Demaï, chapitre 4, michna 3. Toute la notion de demaï repose sur un doute : on ne sait pas si le am haaretz a prélevé les maasserot ou non. En raison de ce doute, le Levi n'a aucune revendication financière sur le premier maasser (maasser richone), car "celui qui veut prendre à autrui doit apporter la preuve" - c'est au Levi d'apporter la preuve que les maasserot n'ont effectivement pas été prélevés et qu'il doit recevoir ce qui lui revient ; et comme il n'est pas en mesure de le prouver, il ne reçoit pas le maasser.
Pourquoi malgré tout le "haver" (celui qui est rigoureux) prélève-t-il le premier maasser :
Le juif haver, qui achète des produits à un am haaretz, doit prélever le premier maasser, car c'est la seule façon d'écarter le doute du tevel - que ce maasser soit propre à être consommé par quelqu'un ou non. Il y a deux raisons à cela :
Le doute du tevel : sans prélèvement du premier maasser, les fruits demeurent dans le statut de tevel, qui est un objet interdit selon la Torah, et ils sont interdits à la consommation jusqu'à ce que tous les maasserot en soient prélevés.
La teroumat maasser : la teroumat maasser, dont la loi est comme celle de la Terouma interdite à la consommation à toute personne hormis le kohen, ne peut être prélevée qu'après le retrait du premier maasser. C'est pourquoi il prélève le premier maasser afin de parvenir à la teroumat maasser, seulement il n'est pas tenu de le donner au Levi.
La question au sujet du maasser des pauvres :
Une année de maasser cheni (deuxième maasser), l'homme est tenu de monter le maasser à Jérusalem ou de le racheter. Mais qu'en est-il du maasser des pauvres (maasser ani), et pourquoi serait-il différent ? Il est clair qu'il n'y a aucune obligation de le donner au pauvre, car le propriétaire des fruits peut lui dire : "Prouve-moi que les maasserot n'ont pas été prélevés ; le am haaretz soutient qu'il a prélevé, et c'est à toi d'apporter la preuve". La question est de savoir s'il existe une obligation de le prélever tout court, et pourquoi une telle obligation n'existerait pas. C'est de cela que traite notre michna.
L'avis de Rabbi Eliezer :
Rabbi Eliezer dit "éïn adam tsarikh likrot chem lemaasser ani chel demaï" - il n'est pas nécessaire de désigner parmi les fruits une part qui sera le maasser des pauvres. La raison en est la suivante : les amei haaretz ne sont pas soupçonnés de ne pas prélever le maasser des pauvres, car tout ce qui est en jeu ici n'est que la permission de le consommer, et sa consommation ne comporte aucun interdit. Ils peuvent dire : "Certes, il appartient au pauvre, mais je ne tiens pas tant que cela à le donner au pauvre" - c'est-à-dire qu'ils ne craignent pas tant que cela de voler le pauvre, et c'est pourquoi ils prélèvent bien le maasser des pauvres, seulement ils ne le donnent pas nécessairement au pauvre.
L'avis des Sages :
Les Sages sont en désaccord : il faut faire la désignation (kriat chem) et désigner la part comme maasser des pauvres, mais il n'y a pas d'obligation de le prélever effectivement ni de le donner au pauvre, car le pauvre ne peut pas prouver que le maasser lui revient réellement.

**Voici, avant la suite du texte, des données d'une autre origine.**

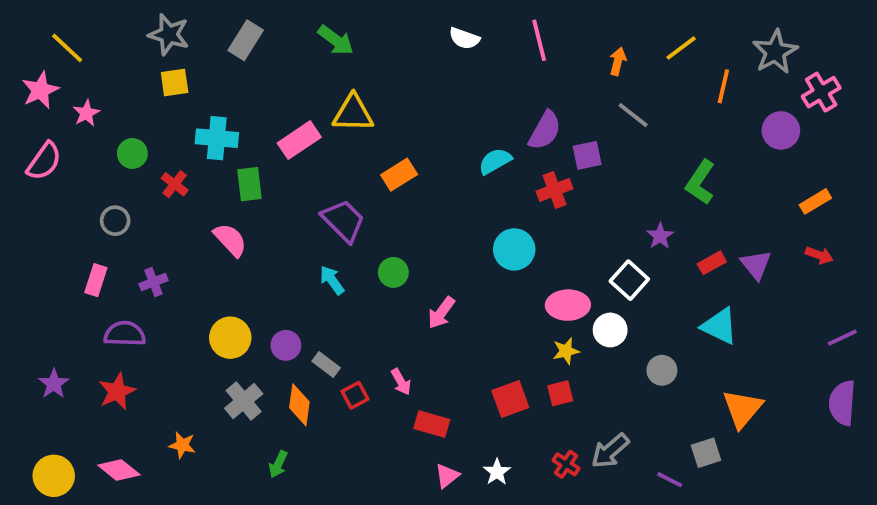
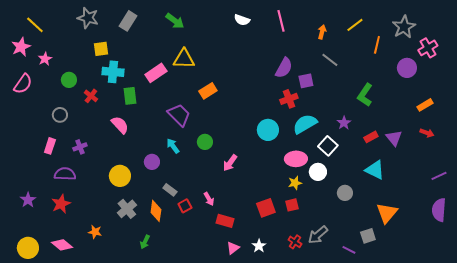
yellow square: (175, 82) -> (101, 49), moved
cyan semicircle: (495, 161) -> (305, 124), moved, size x1.4
purple circle: (286, 345) -> (152, 162), moved

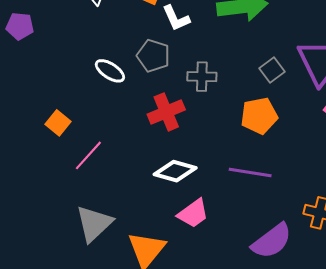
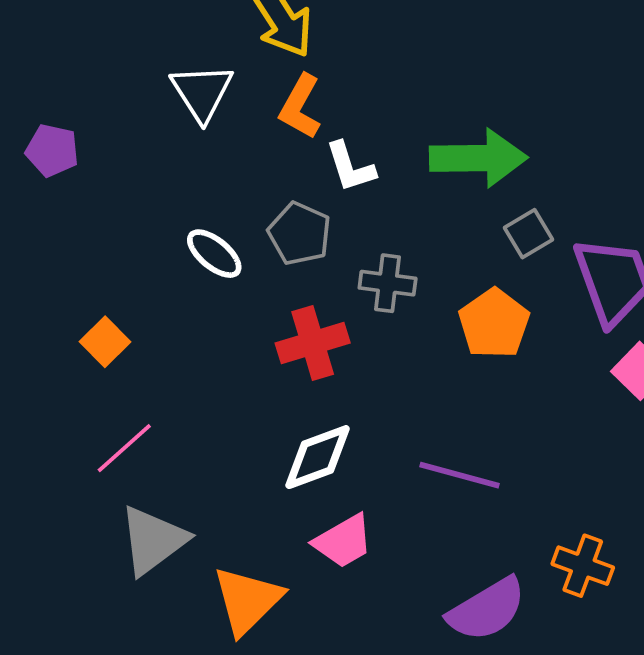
gray square: (272, 70) -> (528, 234), moved
orange pentagon: (259, 116) -> (494, 324), moved, turned -30
pink line: (88, 155) -> (124, 448), moved
white diamond: (175, 171) -> (317, 457), turned -42

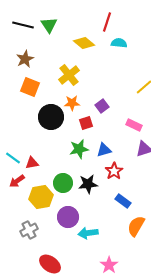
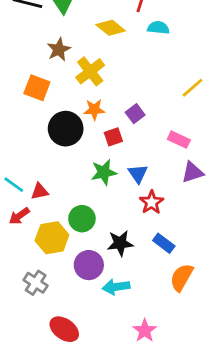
brown star: (25, 59) -> (59, 50), moved
blue triangle: (104, 150) -> (138, 174), turned -49
black star: (88, 184) -> (120, 243), moved
gray cross: (29, 230) -> (36, 283), turned -30

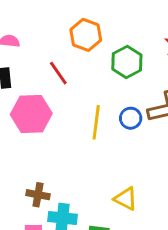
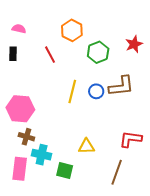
pink hexagon: (31, 114) -> (20, 109), moved
yellow triangle: (126, 199) -> (87, 146), turned -36

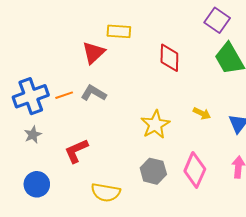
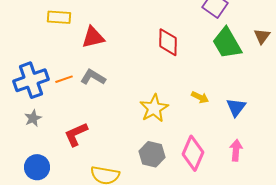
yellow rectangle: (119, 31) -> (59, 17), moved
red triangle: (94, 53) -> (93, 37), turned 30

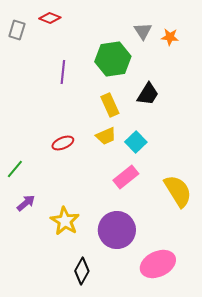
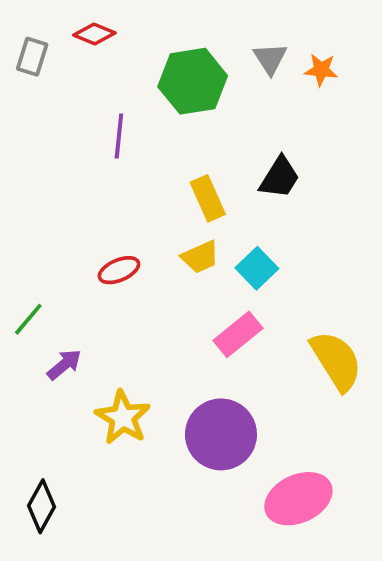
green hexagon: (113, 59) -> (193, 81), moved
purple arrow: (26, 203) -> (64, 365), moved
black diamond: (82, 271) -> (42, 506), moved

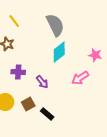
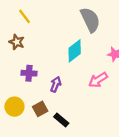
gray semicircle: (55, 25) -> (90, 20), moved
purple arrow: (42, 82) -> (56, 84), turned -120

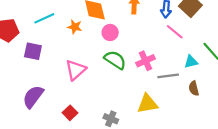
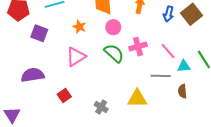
orange star: (75, 27) -> (79, 27), moved
pink line: (175, 32) -> (168, 51), moved
pink cross: (145, 61) -> (138, 47), moved
purple semicircle: (33, 97) -> (33, 75), turned 35

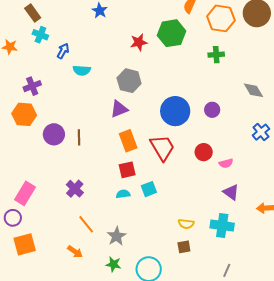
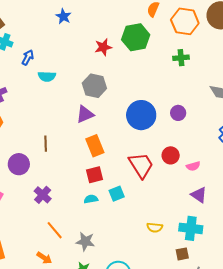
purple circle: (54, 134) -> (19, 164), moved
red trapezoid: (162, 148) -> (141, 165), moved
gray star: (117, 236) -> (85, 241), turned -30
brown square: (184, 247) -> (182, 254), moved

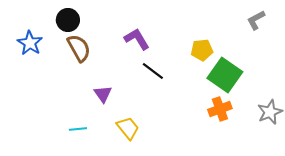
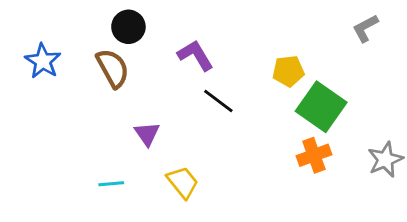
black circle: (68, 20) -> (128, 27), moved

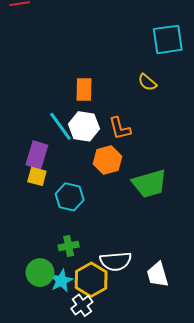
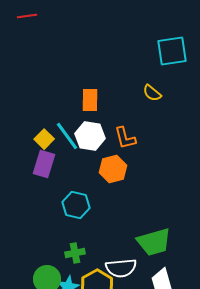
yellow square: (37, 176) -> (44, 139), moved, turned 30
green trapezoid: (149, 184) -> (154, 242), moved

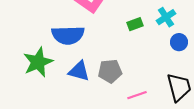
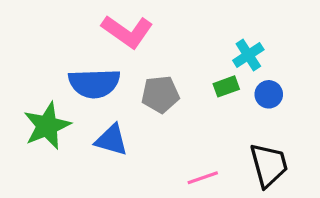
green rectangle: (135, 24) -> (226, 86), moved
gray pentagon: (110, 71) -> (160, 94), moved

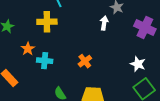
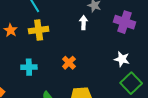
yellow cross: (47, 22) -> (39, 30), moved
orange star: (28, 49) -> (11, 30), moved

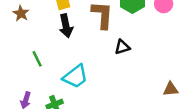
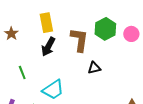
black arrow: (66, 26) -> (48, 47), turned 36

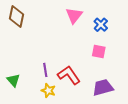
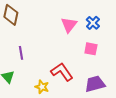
pink triangle: (74, 15) -> (69, 25), moved
purple line: (45, 70) -> (21, 53), moved

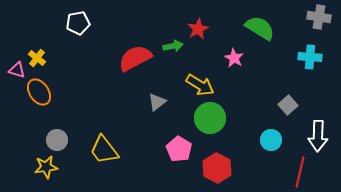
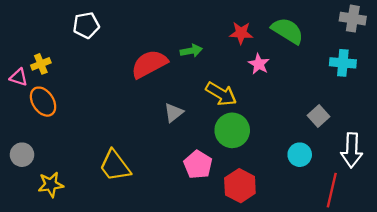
red star: (198, 29) -> (241, 33), moved, turned 30
yellow cross: (37, 58) -> (41, 64), turned 30
gray circle: (57, 140) -> (22, 155), moved

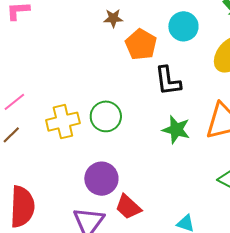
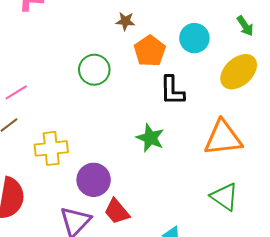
green circle: (106, 116) -> (94, 70), moved
yellow cross: (63, 122) -> (51, 148), moved
green star: (176, 130) -> (150, 138), moved

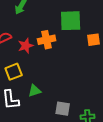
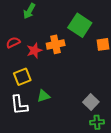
green square: (71, 21) -> (80, 25), turned 35
gray square: (63, 109) -> (91, 102), moved, turned 35

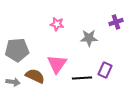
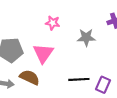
pink triangle: (57, 64) -> (43, 53), moved
purple rectangle: (105, 70) -> (103, 85), moved

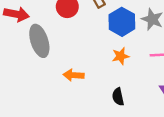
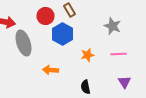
blue hexagon: (122, 22) -> (62, 34), moved

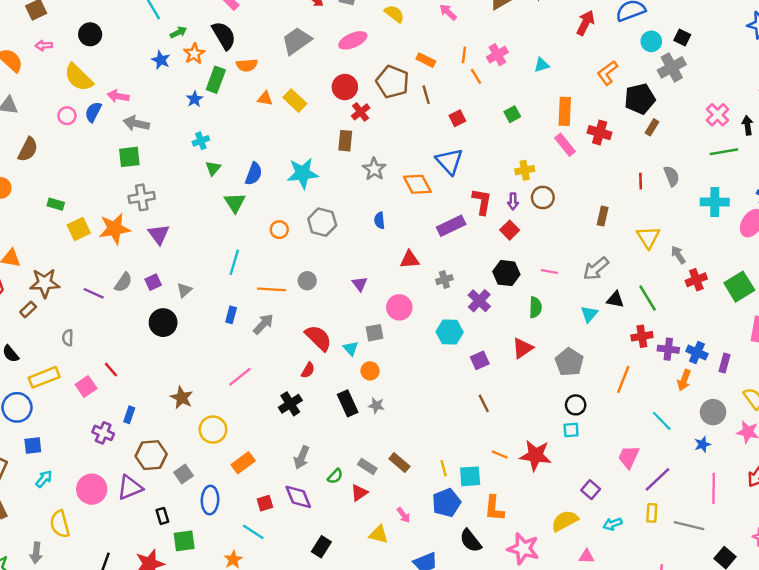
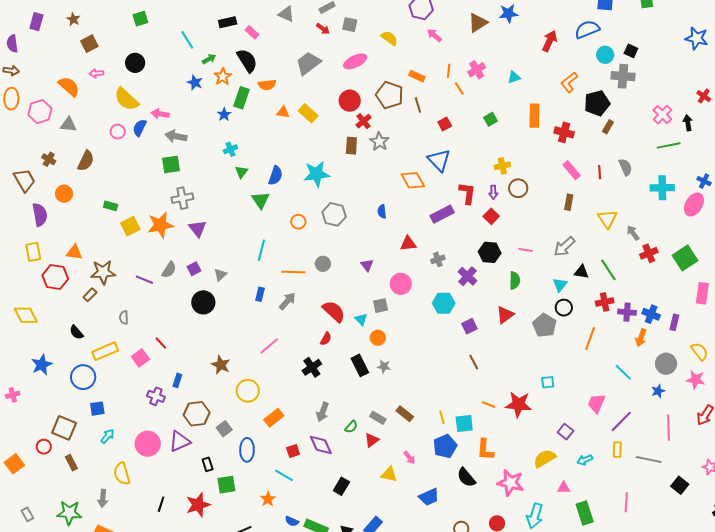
gray cross: (672, 67) -> (623, 76), turned 35
pink rectangle: (565, 145) -> (572, 170), moved
gray star: (374, 169) -> (379, 142), moved
black circle: (576, 405) -> (564, 308), moved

Explication supplémentaire du raisonnement de la controverse :
Certains veulent expliquer le raisonnement qui sous-tend l'avis de Rabbi Eliezer, selon lequel les amei haaretz ne sont pas soupçonnés de ne pas prélever le maasser des pauvres, de la manière suivante : le am haaretz le prélèvera effectivement, car s'il en a besoin il pourra déclarer tous ses biens sans propriétaire (hefker), et ainsi il deviendra pauvre et pourra recevoir lui-même le maasser des pauvres. Mais les Sages estiment qu'il craindra de réaliser effectivement le hefker, de peur qu'une personne ne s'empare de ses biens et ne s'enfuie avec avant qu'il ait l'occasion de les réacquérir. En raison de cette crainte, il ne verra pas dans le hefker une possibilité concrète, et c'est pourquoi il ne prélèvera pas le maasser des pauvres.
En résumé : dans cette michna nous avons appris qu'en raison du doute propre au demaï, ni le Levi ni le pauvre ne peuvent réclamer ce qui leur revient, et malgré cela le haver prélève le premier maasser - afin d'écarter le doute du tevel et afin de permettre le prélèvement de la teroumat maasser. Au sujet du maasser des pauvres du demaï, les Tannaïm sont en désaccord : selon Rabbi Eliezer, on n'a même pas besoin de le désigner, et selon les Sages, on le désigne mais on n'a pas besoin de le prélever.